◆ Selected extract:
_ _ _ _ _

So, name your number, from zero to infinite.

Would anyone NOT ask for an infinite number of TVs?  If you think so, explain why.

What keeps you from acquiring an infinite number of TV sets now is a limited supply, not a limited demand.
The future is all around us, waiting, in moments of transition, to be born in moments of revelation. No one knows the shape of that future or where it will take us. We know only that it is always born in pain.   -G'Kar

Bayraktar!

grumbler

Quote from: MadImmortalMan on January 01, 2017, 07:11:18 PM
Quote from: grumbler on January 01, 2017, 11:33:32 AM
Probably the only long-term solution is a guaranteed income, combined with free health coverage.

How would you compensate for the degradation of purchasing power for the guaranteed income? It sounds like a poverty trap.

You use English words here, but not in a combination I understand.  What does "degradation of purchasing power" mean in this context?
The future is all around us, waiting, in moments of transition, to be born in moments of revelation. No one knows the shape of that future or where it will take us. We know only that it is always born in pain.   -G'Kar

Bayraktar!

_ _ _ _ _

◆ Information provided:

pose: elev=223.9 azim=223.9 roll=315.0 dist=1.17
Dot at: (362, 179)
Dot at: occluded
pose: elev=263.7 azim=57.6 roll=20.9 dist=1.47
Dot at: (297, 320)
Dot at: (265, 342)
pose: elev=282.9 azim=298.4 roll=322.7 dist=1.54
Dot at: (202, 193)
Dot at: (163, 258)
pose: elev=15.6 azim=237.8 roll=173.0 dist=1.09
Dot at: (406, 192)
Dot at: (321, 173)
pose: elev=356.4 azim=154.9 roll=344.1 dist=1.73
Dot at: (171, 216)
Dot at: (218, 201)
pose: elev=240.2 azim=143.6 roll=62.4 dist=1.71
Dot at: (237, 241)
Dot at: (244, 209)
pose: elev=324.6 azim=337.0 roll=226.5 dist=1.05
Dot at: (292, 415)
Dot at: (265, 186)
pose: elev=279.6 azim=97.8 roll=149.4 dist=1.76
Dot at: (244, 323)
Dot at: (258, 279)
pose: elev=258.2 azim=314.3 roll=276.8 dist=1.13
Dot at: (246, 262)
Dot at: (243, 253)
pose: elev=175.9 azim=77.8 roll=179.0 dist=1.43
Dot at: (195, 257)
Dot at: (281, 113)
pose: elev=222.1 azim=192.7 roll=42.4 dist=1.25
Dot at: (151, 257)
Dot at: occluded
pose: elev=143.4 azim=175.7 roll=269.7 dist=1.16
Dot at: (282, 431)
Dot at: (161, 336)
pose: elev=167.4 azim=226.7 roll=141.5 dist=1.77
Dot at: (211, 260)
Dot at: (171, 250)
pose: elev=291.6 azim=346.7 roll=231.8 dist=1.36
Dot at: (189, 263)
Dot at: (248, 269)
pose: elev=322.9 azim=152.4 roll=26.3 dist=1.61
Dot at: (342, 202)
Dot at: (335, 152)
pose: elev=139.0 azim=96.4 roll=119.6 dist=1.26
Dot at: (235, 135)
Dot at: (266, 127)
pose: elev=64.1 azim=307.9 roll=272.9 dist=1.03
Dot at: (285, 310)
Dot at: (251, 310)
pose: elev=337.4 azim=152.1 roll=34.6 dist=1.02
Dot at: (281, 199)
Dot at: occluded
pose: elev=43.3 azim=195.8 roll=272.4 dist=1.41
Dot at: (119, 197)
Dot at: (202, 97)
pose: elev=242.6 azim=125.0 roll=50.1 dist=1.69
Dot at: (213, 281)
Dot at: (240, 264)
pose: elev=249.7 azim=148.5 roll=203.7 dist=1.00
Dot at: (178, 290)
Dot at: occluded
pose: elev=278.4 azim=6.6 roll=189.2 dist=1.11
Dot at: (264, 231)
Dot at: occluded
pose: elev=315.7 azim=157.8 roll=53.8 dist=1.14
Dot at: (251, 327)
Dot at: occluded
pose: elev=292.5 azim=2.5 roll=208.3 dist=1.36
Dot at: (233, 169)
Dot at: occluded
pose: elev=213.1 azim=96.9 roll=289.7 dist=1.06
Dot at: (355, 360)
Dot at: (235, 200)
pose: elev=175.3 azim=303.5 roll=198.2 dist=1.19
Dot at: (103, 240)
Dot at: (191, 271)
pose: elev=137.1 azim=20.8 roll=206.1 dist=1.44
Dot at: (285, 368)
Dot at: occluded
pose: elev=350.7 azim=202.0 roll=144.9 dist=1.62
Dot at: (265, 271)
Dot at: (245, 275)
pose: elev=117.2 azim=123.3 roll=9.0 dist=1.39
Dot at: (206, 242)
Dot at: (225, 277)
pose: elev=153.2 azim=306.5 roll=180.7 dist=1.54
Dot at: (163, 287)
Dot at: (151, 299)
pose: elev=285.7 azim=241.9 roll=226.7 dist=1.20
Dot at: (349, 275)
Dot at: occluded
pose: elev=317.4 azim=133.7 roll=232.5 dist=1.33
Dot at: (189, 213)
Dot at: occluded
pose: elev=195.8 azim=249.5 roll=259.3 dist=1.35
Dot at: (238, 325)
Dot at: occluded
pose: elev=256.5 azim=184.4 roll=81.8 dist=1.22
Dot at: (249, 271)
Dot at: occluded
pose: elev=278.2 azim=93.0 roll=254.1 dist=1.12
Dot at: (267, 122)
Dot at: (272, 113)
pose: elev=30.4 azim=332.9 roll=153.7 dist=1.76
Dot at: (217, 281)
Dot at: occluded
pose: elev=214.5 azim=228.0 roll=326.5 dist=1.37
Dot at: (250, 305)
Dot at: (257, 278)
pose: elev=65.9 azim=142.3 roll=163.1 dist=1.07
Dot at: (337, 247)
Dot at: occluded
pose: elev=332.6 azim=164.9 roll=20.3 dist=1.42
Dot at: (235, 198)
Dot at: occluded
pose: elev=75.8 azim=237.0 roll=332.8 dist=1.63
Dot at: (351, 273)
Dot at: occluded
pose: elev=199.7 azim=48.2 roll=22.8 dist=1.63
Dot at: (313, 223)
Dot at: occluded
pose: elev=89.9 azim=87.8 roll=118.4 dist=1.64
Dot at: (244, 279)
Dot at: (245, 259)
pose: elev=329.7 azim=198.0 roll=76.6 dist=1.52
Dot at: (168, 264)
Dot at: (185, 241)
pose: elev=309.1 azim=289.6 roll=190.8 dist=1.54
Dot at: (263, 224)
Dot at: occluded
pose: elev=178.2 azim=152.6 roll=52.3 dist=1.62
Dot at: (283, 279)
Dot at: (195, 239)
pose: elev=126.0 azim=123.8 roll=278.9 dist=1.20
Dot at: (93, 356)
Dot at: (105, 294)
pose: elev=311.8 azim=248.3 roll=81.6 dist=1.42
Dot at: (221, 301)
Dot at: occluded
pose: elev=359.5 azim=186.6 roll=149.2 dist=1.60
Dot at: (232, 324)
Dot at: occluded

_ _ _ _ _

List every sentence in the forum excerpt above that ends with a question mark.

- Would anyone NOT ask for an infinite number of TVs?
- How would you compensate for the degradation of purchasing power for the guaranteed income?
- What does "degradation of purchasing power" mean in this context?